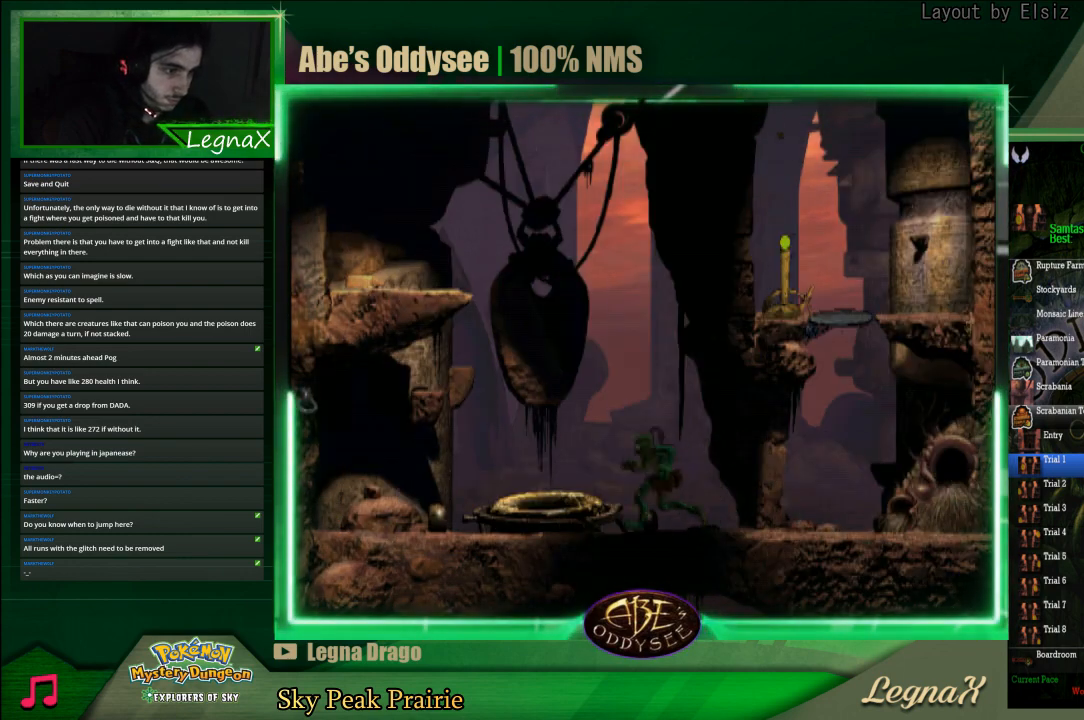
{"buttons": [], "left_stick": "up", "events": [[167, "left_stick", "up"]]}
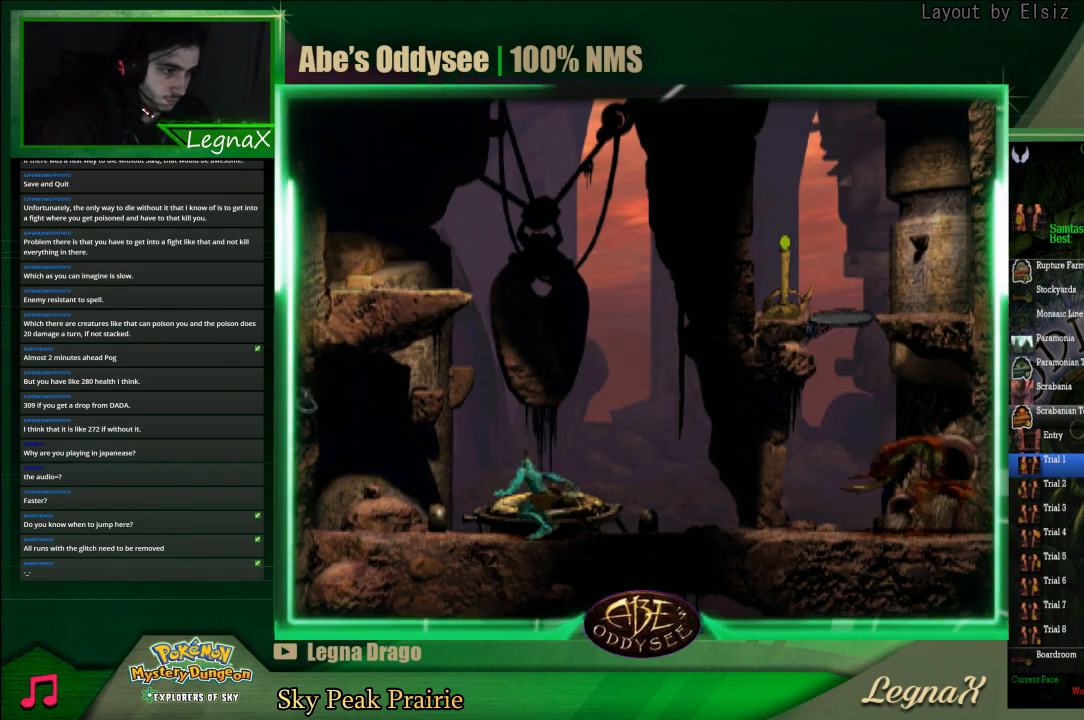
{"buttons": [], "left_stick": "center", "events": [[100, "left_stick", "center"]]}
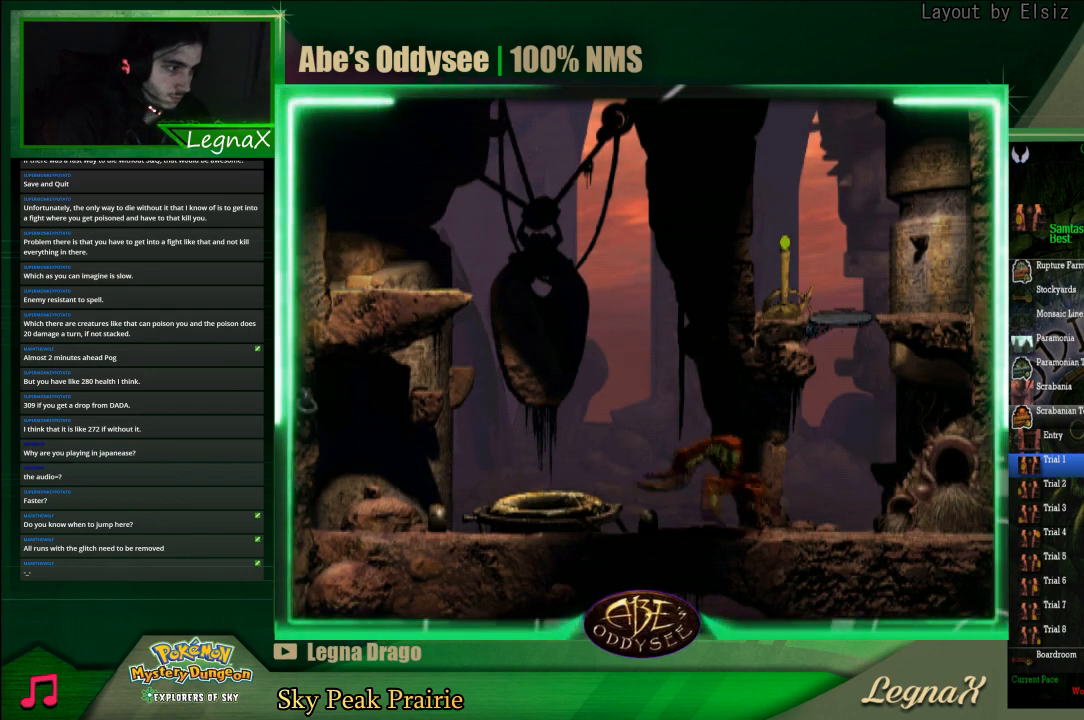
{"buttons": [], "left_stick": "center", "events": []}
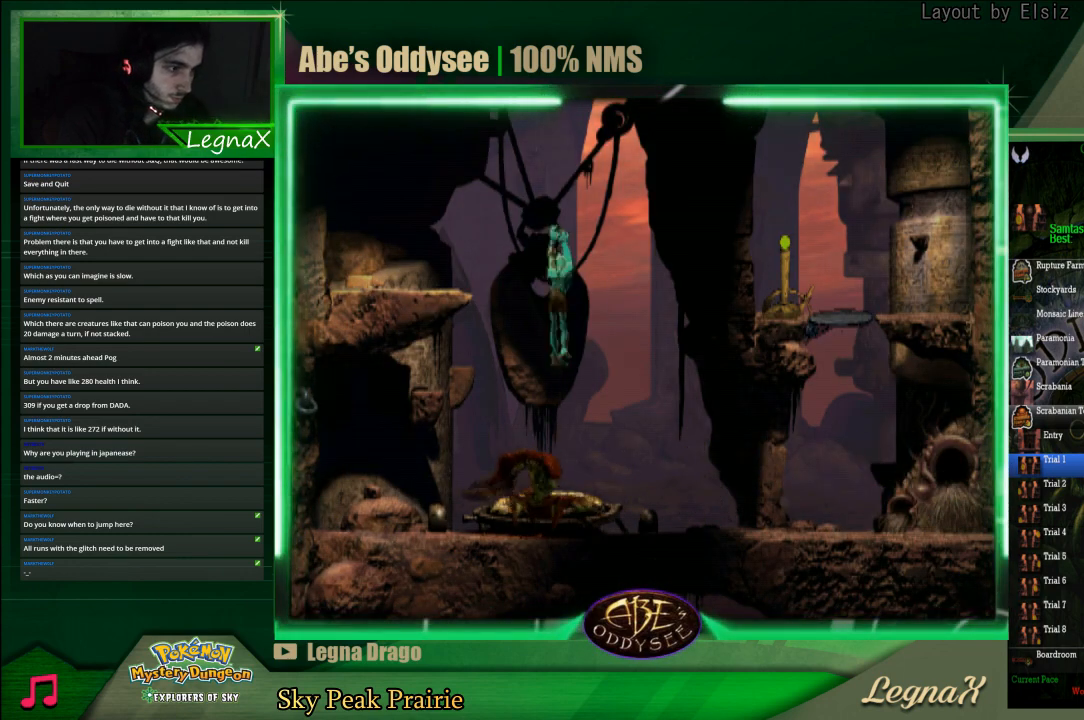
{"buttons": [], "left_stick": "center", "events": []}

───

*Task statement*
Set down all the data again exactly as above, pictures excluded.

*Output below*
{"buttons": [], "left_stick": "up", "events": [[167, "left_stick", "up"]]}
{"buttons": [], "left_stick": "center", "events": [[100, "left_stick", "center"]]}
{"buttons": [], "left_stick": "center", "events": []}
{"buttons": [], "left_stick": "center", "events": []}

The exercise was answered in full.